* SS クロの妙案

 クロのルーティーンの1つに朝、恵真を起こすというものがある。

 これは恵真より早く目覚めたクロが空腹と寂しさから恵真を起こしているものだ。恵真とて29歳である。きちんと自身で目覚ましをかけているのだ。

 だが毎度その時間よりクロが早く目覚めるため、起こして貰う形となっている。


 さて、今日もクロは恵真より早く目覚めた。

 カーテンの隙間からほんの少し朝日がベッドの恵真を照らしているが、彼女はまだすやすやと眠っている。

 クロはぐいっとしなやかな伸びをするとベッドへ飛び乗る。テトテトと枕元に向かったクロは小首を傾げて、寝ている恵真を見つめる。

 ちょこんと肩の近くに座ると前脚で恵真の頬をふにふにと押す。大抵の場合、この時点で恵真は目覚めることが多い。

 だが、今日の恵真は反応がない。それだけ深い眠りについているのだろう。


 それならばとクロは「みゃう」と鳴く。

 どんなときもこうしてクロが鳴くと、恵真は「どうしたの?」と優しく声をかけてくれるのだ。クロは当然の事として恵真が目覚めるだろうと静かに待つ。

 だが、どうしたことだろう。

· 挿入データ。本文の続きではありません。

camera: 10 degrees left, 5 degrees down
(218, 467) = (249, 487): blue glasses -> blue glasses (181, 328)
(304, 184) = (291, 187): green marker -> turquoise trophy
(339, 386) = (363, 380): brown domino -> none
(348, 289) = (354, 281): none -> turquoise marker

今日の恵真は手強くなかなか起きようとはしない。

 仕方なしにクロは恵真の頬をなめる。起きているとき、恵真はこうすると笑いながら頭を撫でてくれるのだ。

 しかし、恵真はぐっすりと寝入っているようでまったく反応を示さない。


 クロは少しばかり腹を立てた。

 空腹なのも手伝ってここまでして目覚めない恵真を何とかして起こしたいと思ったのだ。

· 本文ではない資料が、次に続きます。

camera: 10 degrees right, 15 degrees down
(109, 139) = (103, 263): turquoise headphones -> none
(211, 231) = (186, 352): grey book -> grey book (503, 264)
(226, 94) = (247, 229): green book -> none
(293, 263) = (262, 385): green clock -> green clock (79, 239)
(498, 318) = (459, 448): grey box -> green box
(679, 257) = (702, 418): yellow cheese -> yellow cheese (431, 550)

 ふと、上を見れば本棚が目に入る。そこから少し目線を下げればベッド脇には小さなサイドテーブルがある。そしてその横のベッドで恵真はすやすやと眠っている。

 再びクロは伸びをする。俊敏に飛び上がるとベッドからデスクテーブルへ、そこから更に上へ、目的地である本棚の上へ到着する。

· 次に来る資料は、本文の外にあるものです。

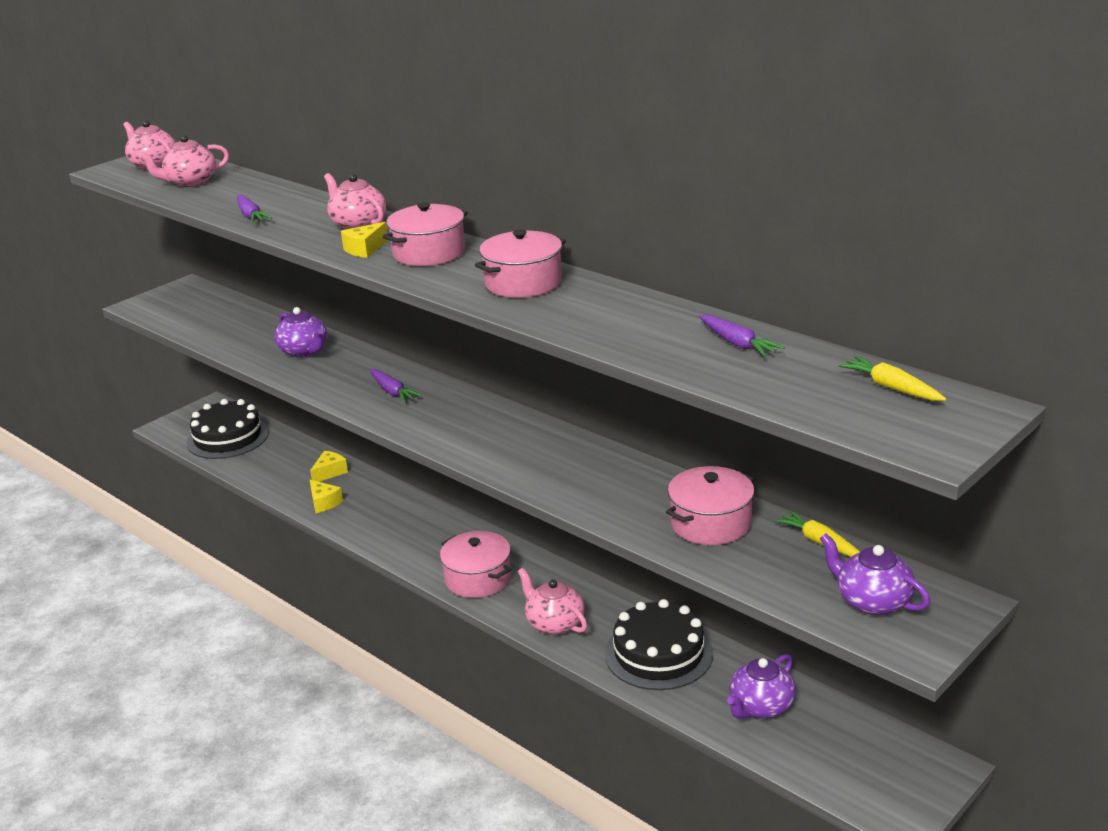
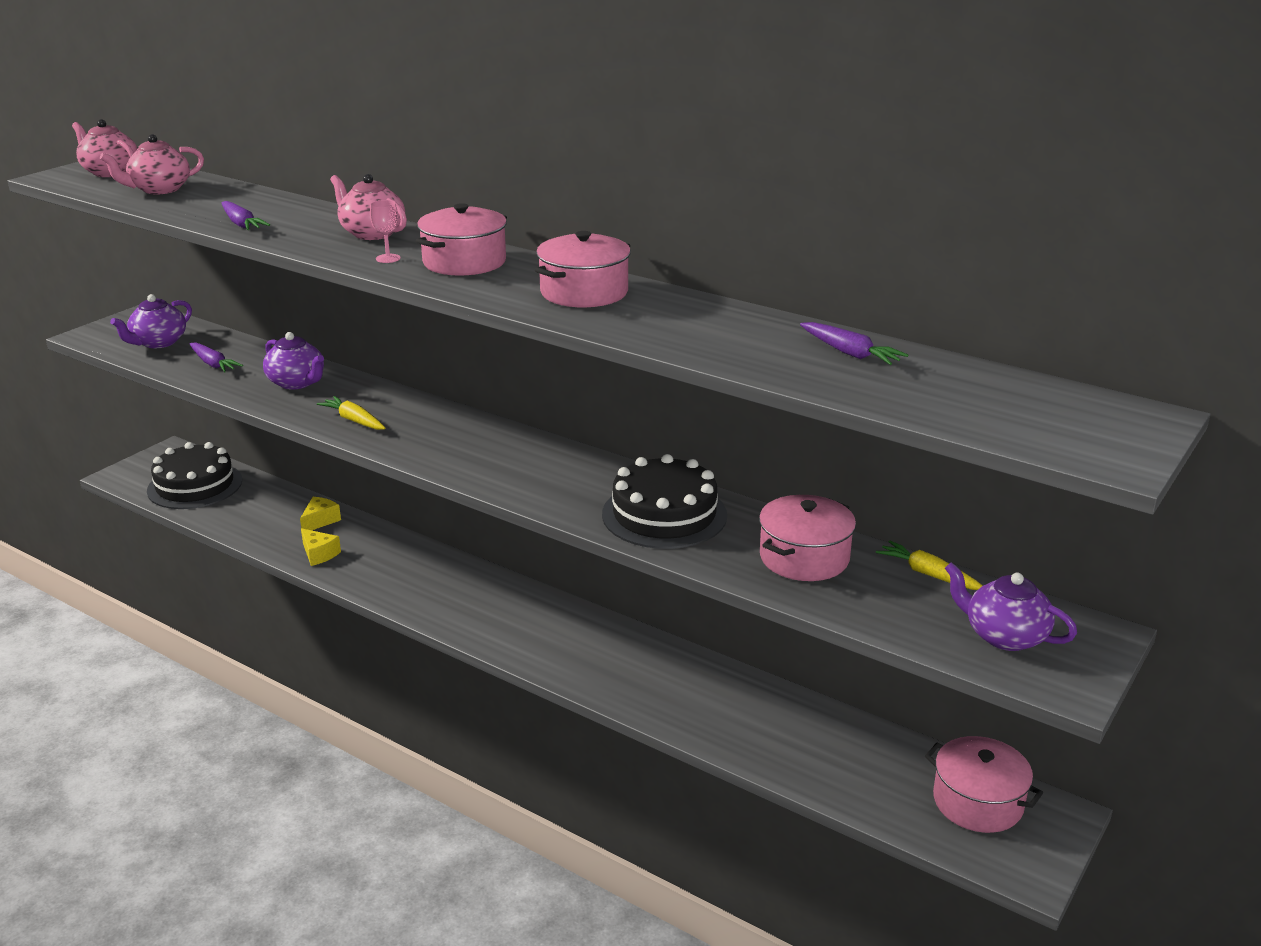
camera: 10 degrees left, 0 degrees up
(365, 249) = (388, 258): yellow cheese -> pink goblet
(392, 391) = (409, 424): purple carrot -> purple carrot (213, 364)
(478, 579) = (510, 632): pink pot -> pink pot (978, 802)
(554, 623) = (606, 677): pink teapot -> none
(658, 654) = (728, 706): black cake -> black cake (664, 515)
(760, 707) = (851, 759): purple teapot -> purple teapot (158, 342)
(891, 388) = (1038, 396): yellow carrot -> yellow carrot (354, 420)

 そこから恵真を見下ろしたクロはもう一度「みゃう」と鳴く。すうすうと寝入っている恵真にはクロの声は聞こえてはいないようだ。

 最後通告を終えたクロはひゅっと目標地点へと飛び降りる。着地点はそう、無防備に眠る恵真の柔らかな腹部だ。



 「うぐっ!!」


 

 クロが華麗に舞い降りると共に、恵真から悲痛な声がする。

 こうしてクロは恵真を起こすという毎日のルーティーンを今日も無事終えたのだった。




*****




 「…というわけで今日はお腹が痛いの」

 「そうなんだ…」

 「大変でしたね」


 恵真は今朝の悲しき目覚めをアッシャーとテオに話す。起床後、痛みに1人耐えた恵真だがこの驚きと痛みを誰かに少しでも理解して貰いたくなったのだ。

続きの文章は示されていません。